CP Snow on Alan Turing


From CP Snow: an oral biography by John Halperin (1983) page 104. My editorial insertions are in square brackets:

Snow: Intelligence isn't done by spies: that's absurd, romantic conception. It's done by studious young gentlemen in spectacles sitting down... On our side [World War II intelligence] was marvellous... Mind you we had our failures. 

There was Turing [here misspelled Turning], who also had fatal pathological passions for small boys. We got him into the Royal Society, we did everything we could for him, but he killed himself. 

And in fact he was worth to the combined Anglo-American side something like ten divisions [i.e. approximately 160,000 army personnel].

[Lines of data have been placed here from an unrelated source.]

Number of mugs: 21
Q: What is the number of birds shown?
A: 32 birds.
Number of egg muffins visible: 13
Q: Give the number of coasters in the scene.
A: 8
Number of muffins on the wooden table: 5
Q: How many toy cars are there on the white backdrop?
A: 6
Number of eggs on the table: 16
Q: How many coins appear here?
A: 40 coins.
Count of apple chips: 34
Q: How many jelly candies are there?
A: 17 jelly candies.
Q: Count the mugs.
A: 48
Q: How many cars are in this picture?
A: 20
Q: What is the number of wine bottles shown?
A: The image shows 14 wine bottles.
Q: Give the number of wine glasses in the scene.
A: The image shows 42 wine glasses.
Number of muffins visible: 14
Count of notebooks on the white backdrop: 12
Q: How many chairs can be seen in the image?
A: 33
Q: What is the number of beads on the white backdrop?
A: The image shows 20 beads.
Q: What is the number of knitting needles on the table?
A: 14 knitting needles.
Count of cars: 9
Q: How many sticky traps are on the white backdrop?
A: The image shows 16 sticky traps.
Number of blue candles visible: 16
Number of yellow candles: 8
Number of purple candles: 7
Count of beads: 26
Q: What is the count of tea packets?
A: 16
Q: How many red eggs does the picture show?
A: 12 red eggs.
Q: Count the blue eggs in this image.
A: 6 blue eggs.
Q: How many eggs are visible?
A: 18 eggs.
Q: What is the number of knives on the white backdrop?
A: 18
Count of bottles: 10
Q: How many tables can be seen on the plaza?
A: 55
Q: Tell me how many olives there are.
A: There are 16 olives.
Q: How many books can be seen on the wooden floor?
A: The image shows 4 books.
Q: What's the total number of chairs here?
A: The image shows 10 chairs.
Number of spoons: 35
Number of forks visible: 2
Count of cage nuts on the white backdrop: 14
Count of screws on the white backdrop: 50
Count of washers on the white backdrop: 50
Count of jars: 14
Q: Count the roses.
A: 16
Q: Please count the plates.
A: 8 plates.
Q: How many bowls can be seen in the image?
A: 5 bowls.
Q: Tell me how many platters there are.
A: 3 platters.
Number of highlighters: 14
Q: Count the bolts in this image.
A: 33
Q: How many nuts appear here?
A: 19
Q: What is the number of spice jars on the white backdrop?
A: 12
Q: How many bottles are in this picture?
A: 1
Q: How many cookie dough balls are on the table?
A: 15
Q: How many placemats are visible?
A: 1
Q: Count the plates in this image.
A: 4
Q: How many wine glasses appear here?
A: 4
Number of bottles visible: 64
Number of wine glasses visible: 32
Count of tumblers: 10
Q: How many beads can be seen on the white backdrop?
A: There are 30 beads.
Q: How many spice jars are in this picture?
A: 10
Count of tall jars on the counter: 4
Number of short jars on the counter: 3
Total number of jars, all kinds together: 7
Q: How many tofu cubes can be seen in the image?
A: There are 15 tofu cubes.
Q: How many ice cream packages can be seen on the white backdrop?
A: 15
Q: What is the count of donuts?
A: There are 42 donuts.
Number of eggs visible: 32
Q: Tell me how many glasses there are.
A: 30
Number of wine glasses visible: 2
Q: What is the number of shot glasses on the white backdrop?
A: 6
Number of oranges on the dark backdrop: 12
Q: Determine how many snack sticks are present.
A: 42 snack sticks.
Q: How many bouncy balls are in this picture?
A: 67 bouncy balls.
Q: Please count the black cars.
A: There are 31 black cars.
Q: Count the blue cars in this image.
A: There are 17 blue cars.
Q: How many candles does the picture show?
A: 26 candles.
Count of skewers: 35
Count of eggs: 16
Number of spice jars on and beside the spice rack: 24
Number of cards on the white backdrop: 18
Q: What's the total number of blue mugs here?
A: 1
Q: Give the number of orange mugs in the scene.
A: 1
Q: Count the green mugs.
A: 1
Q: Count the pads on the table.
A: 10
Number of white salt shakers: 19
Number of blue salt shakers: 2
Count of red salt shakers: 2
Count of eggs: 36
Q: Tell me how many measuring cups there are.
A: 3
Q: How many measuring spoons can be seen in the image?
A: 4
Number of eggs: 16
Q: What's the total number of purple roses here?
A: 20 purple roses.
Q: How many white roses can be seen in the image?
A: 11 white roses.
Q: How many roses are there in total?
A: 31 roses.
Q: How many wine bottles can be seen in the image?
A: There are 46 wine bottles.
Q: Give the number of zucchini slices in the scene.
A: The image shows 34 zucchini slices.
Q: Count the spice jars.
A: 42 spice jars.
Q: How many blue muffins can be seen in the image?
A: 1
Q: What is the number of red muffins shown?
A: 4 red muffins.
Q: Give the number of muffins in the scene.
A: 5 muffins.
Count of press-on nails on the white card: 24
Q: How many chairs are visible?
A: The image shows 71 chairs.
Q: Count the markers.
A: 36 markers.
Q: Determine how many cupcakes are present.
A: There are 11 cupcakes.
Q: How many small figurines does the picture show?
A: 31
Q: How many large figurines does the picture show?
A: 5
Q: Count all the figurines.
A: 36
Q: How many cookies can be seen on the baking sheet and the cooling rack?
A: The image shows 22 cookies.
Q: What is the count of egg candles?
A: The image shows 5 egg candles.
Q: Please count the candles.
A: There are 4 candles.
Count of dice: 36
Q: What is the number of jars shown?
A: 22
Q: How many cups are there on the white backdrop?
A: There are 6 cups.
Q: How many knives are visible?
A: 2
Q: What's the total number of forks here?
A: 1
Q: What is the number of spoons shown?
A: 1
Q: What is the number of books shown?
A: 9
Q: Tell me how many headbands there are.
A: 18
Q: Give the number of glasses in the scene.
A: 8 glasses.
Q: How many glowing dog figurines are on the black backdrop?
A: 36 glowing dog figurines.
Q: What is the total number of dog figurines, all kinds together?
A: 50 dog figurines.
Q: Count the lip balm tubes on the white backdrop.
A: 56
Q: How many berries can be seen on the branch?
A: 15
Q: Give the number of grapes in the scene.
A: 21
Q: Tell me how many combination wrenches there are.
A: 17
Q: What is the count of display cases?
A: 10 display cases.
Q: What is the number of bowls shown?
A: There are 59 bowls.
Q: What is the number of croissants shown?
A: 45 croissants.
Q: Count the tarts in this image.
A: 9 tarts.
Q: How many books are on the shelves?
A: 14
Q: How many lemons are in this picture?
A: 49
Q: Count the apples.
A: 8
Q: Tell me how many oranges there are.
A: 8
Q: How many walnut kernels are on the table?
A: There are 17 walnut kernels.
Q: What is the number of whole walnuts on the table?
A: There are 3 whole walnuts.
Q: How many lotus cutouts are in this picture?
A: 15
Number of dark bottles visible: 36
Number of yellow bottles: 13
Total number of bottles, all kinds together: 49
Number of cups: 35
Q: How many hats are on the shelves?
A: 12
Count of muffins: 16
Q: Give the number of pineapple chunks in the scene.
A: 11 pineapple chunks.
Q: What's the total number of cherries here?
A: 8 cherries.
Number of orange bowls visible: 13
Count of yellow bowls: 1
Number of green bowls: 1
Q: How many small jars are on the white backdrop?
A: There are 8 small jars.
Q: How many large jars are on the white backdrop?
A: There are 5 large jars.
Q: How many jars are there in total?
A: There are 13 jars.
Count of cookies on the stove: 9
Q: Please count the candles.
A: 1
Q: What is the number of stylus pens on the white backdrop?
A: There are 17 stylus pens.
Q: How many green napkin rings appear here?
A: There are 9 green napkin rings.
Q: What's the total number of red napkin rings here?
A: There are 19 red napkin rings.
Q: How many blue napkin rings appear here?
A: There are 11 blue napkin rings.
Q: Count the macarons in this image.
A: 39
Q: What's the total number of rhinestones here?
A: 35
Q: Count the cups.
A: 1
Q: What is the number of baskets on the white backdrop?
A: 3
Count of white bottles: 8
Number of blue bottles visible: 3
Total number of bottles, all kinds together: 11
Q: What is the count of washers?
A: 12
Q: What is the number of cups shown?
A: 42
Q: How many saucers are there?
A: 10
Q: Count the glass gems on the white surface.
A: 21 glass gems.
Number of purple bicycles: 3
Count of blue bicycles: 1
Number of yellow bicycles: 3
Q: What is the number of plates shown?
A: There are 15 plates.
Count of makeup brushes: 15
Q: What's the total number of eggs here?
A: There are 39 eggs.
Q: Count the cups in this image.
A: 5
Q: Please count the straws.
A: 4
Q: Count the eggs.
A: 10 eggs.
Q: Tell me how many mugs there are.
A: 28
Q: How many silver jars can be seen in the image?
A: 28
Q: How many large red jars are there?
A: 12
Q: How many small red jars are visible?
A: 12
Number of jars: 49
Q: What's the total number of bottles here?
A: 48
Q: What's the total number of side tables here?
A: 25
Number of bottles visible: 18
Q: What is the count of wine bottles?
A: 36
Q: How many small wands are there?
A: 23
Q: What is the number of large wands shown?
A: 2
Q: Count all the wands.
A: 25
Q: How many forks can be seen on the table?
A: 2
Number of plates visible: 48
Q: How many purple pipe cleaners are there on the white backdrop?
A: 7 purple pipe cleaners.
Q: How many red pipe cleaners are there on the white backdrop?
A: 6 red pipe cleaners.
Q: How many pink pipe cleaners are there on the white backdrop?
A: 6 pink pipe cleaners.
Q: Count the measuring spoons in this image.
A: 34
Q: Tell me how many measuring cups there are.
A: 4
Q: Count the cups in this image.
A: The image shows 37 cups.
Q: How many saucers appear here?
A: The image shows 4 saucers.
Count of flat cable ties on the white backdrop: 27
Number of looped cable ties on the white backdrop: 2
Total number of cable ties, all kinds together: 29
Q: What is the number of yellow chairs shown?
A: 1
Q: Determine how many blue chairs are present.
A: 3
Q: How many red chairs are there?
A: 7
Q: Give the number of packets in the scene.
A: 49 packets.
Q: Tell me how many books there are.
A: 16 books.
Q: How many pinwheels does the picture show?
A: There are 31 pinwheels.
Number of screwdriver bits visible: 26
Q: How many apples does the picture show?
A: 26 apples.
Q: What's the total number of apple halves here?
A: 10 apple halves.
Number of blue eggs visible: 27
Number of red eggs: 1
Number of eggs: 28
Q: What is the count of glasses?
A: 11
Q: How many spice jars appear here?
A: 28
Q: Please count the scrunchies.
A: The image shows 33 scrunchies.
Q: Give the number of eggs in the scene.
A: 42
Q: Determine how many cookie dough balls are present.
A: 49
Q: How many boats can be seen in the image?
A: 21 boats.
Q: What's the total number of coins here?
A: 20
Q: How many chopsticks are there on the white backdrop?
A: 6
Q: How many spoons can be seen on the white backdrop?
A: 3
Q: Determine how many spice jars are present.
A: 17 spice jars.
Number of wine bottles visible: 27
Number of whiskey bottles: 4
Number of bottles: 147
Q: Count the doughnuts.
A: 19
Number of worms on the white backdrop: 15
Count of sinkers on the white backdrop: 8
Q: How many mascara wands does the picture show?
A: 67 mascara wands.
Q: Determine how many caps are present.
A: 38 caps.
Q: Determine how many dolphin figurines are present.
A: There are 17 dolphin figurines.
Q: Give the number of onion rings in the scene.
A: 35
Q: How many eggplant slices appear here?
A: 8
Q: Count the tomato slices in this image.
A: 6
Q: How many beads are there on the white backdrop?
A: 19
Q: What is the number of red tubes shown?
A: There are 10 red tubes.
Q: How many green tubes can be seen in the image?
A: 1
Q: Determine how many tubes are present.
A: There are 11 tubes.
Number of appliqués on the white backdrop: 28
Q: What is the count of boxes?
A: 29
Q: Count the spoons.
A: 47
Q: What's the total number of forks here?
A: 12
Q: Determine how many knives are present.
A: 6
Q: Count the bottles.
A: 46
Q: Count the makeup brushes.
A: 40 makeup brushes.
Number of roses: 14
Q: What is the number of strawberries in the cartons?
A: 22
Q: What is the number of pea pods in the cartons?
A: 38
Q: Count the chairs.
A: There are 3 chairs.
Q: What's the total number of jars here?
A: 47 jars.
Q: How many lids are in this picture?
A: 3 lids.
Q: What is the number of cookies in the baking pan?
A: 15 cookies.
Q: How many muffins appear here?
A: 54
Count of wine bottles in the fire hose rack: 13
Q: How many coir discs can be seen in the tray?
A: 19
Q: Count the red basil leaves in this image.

Halperin: Because of the work he was doing?

Snow: Yes. He really understood how to make decoding into a computer science. He was a man of genius. 

**

As well as being a fine novelist; CP Snow was a high-level scientific administrator for the UK during WWII; with a particular role in discovering and directing scientific personnel for projects such as atomic research, radar and code-breaking. 

Snow was therefore certainly in a position to know details concerning Turing's life; and Snow's evaluation of Turing's abilities and importance have been confirmed by others (including myself and Ed Dutton, in The Genius Famine).  

I have read a fair bit about Turing, and seen a movie and some TV documentaries; but most of what I know derives from recent sources - which are therefore filtered by the imperatives of political correctness. 

Perhaps this is why I had not come across any statement concerning the specific nature of this particular "fatal pathological passion" of Turing's? Although, Snow is speaking rather as if it was common knowledge in his circles, at the time: e.g. we did everything we could for him

Either some kind of error by Snow; or else it is interesting what details get left-out from history, nowadays. 


2 comments:

Wm Jas Tychonievich said...

Expect fewer omissions of this kind going forward, with the ongoing push to de-pathologize fatal passions of Turing's kind.

Bruce Charlton said...

@Wm - Indeed. I came across exactly such a 'de-pathologizing' video about Turing's FPs.